Beggars are allowed to physically molest people for money with impunity, to behave aggressively even in the porches of churches, and sometimes inside the church itself.

Drunks are tolerated roaring and brawling on the streets in daylight, or at night, with equal impunity.

Conditions in many hospitals around the country are chaotic. Even after serious surgery, some patients cannot be guaranteed a bed for the night.

Our young people are demoralised. Only last week, an intelligent young man of my acquaintance hung himself in his south Dublin home.

Chemists doling out methadone at the taxpayer's expense run the gauntlet of frequent burglaries by junkies desperate for a fix.

As for the recession, we were first in, will be last out, and will have had the deepest. The rest is propaganda.

Is all this an imaginary vision of hell? No, it is the New Ireland of 2010, nearly 90 years after independence. It is the story of a cosmic economic and social crisis that most of us can't fully grasp, and perhaps prefer not to.

We are surely not as helpless as we appear to be. We don't need to let our cities and towns fall into decrepitude as premises close and junkies, drunks and beggars move in. We can start taking responsibility right now.

The social welfare system should more properly be called the social sedation system. And

the people who abuse it are the new untouchables.

Without the money and drugs it doles out by the billion in taxpayers' funds, it is said that there would be disorder and possibly something close to anarchy.

But we must face this risk, and lift the suffocating cloak of taxpayers' protection, in order to create a more self-reliant people. And we must be clear-sighted about one thing: the Government has no money, all it has is what it takes from taxpayers.

No matter what propaganda is put out at home and abroad, it seems inevitable that we will have to very soon face the fact that we can't pay our way.

After that happens, we expect Germany, in the guise of the European Central Bank, to bail us out.

The price demanded will be severe, with compulsory cuts in public sector pay, pensions and numbers, as well as in social welfare spending. After that, what? More social disorder?.

Understandably, our people feel helpless and paralysed. We cannot really relate to the debate as to whether Anglo will cost us €35bn or €50bn. We only know that things are falling apart on our doorsteps.

The political circus is seen clearly by the people as a sideshow. We know that changing the faces at Cabinet won't really change anything.

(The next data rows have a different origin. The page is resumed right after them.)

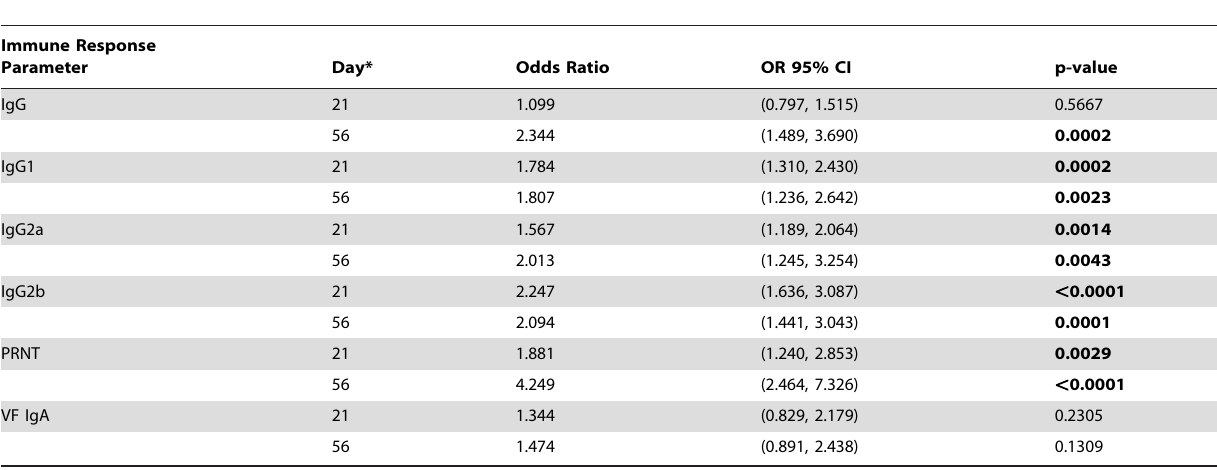
*Table represents data from all groups for day 21, and only for animals receiving two vaccinations for day 56.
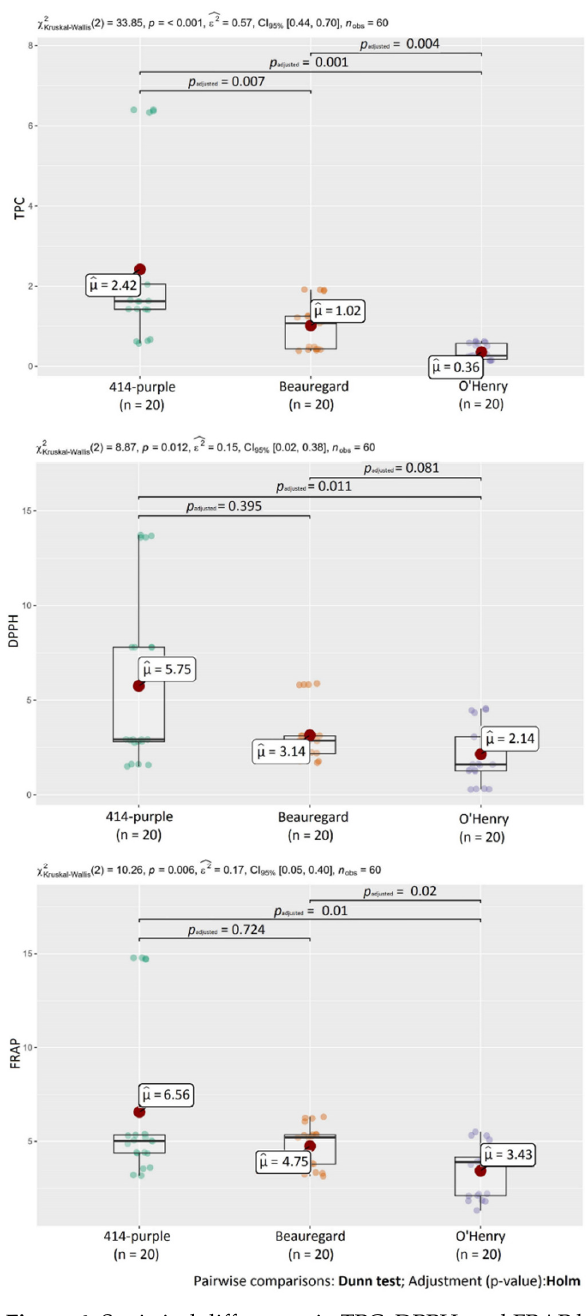
Figure 6. Statistical differences in TPC, DPPH, and FRAP between monitored SP varieties.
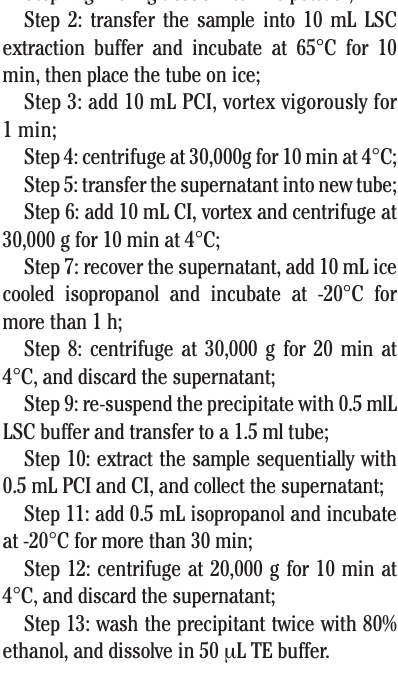
spin column for small scale extraction and dou-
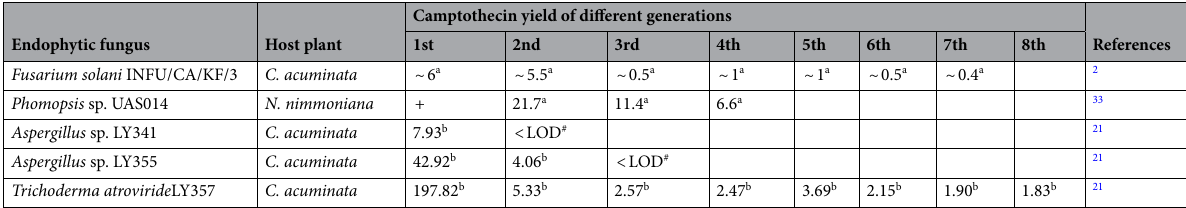
Table 1. Reports on the attenuation of camptothecin produced from endophytes. a μg g −1 ; b μg l −1 ; # LOD limit of detection.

We are psychologically blocked from taking any effective action by our ingrained attitudes, by self-deluding ideas of social justice and political correctness.

If we were to face the truth about ourselves, we might conclude that our social conscience is rarely what it seems to be on the surface.

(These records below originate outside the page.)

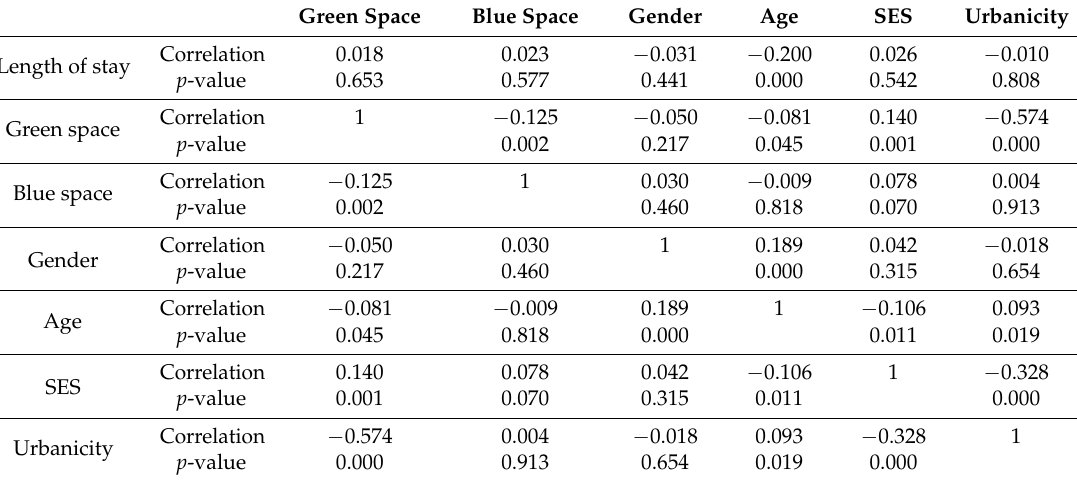
Table 2. Spearman correlation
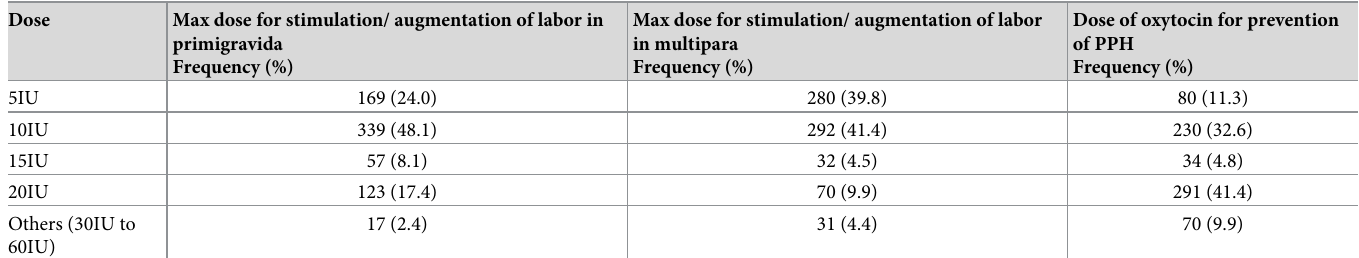
Table 6. Use and dosage of oxytocin for various obstetric indications. Dose Max dose for stimulation/ augmentation of labor in primigravida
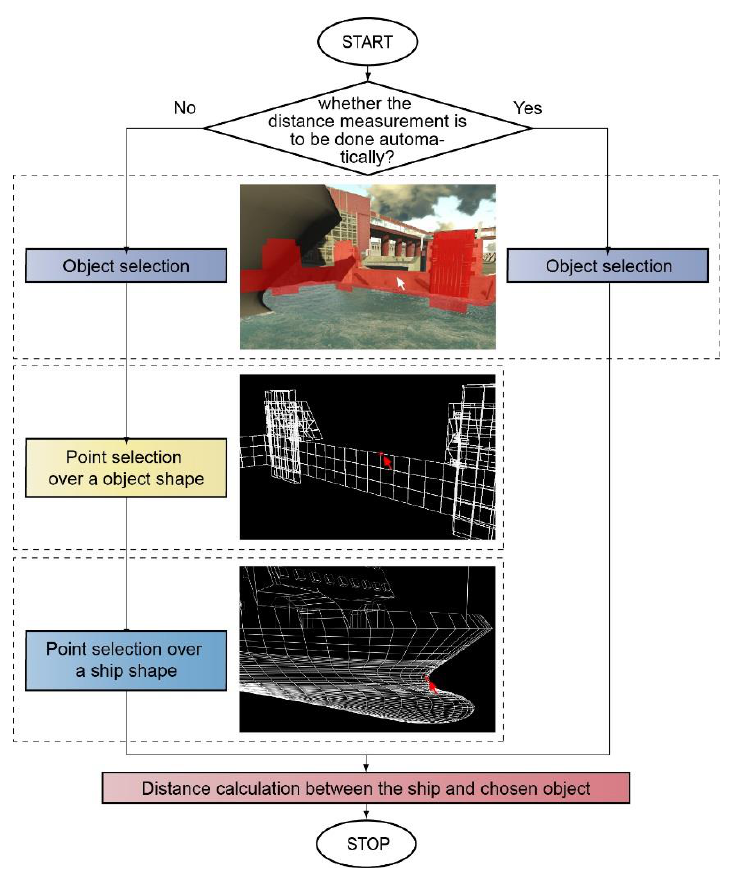
Figure 9. The algorithm of the procedure for the automatic measurement of distance between the ship’s hull and the object. hull and the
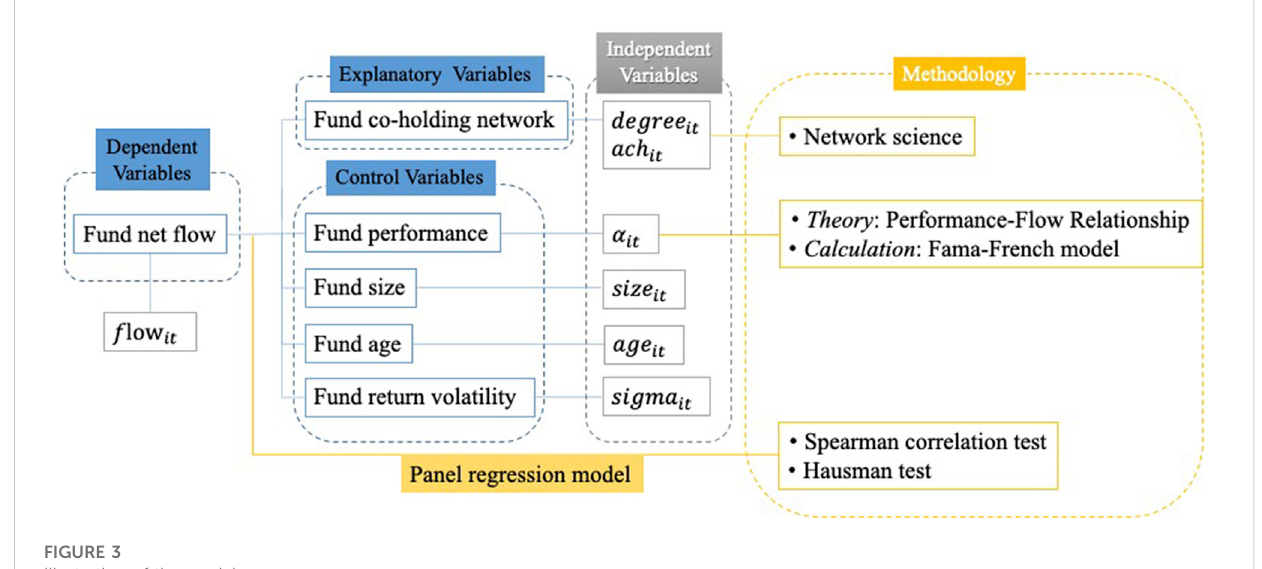
FIGURE 3 Illustration of the model.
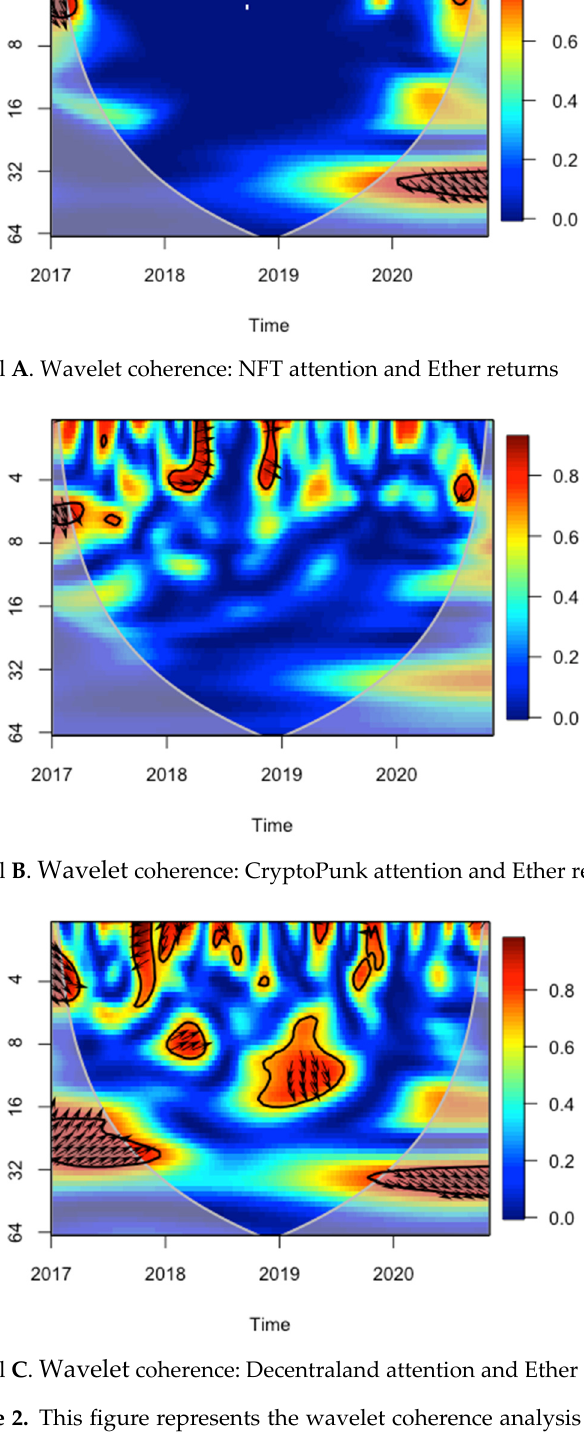
Figure 2. This figure represents the wavelet coherence analysis for Ether returns and NFT levels of attention (Panel A ), Ether returns and CryptoPunk attention (Panel B ), and Ether returns and Decentraland attention (Panel C ). Correlation is shown by the colour—hotter colours (cool blue to hot red) indicate higher absolute correlations. For the arrows, → shows positive correlation, ← shows negative correlation, (cid:37) and (cid:46) show Ether leads the NFT, and (cid:38) and (cid:45) show the NFT leads Ether. We use weekly Ether returns and Google search activity between 1 December 2017 and 30 July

It is usually no more than a secular version of the old Catholic craw-thumping hypocrisy.

It can be perceived as a self-deceiving way of believing ourselves to be morally superior, of feeling good about ourselves at the taxpayers' expense and, as a result, doing very little about anything.

Alexander Pope said: "Know then thyself, presume not God to scan, the proper study of mankind is man."

We Irish are no better, nor no worse, than anybody else. And we can live with that basic truth of human nature.

Perversely, I believe it is fortunate that we are running out of road for borrowing money. And I mean that. The bottle has to be taken away from the alcoholic. In the short term, this will mean being bailed out by the German-ECB nexus and accepting the fiscal austerity imposed on us.

But to be a vassal state of Germany is a condition that has little appeal for us or, to be fair, for them either.

It is my hope that such a trauma will shake us out of our neurotic denial and force us to take responsibility for ourselves.

If it doesn't, it will mean that we have lost the last vestige of pride in our civil society.

If it does, it will mean that we are on the road to recovering our souls.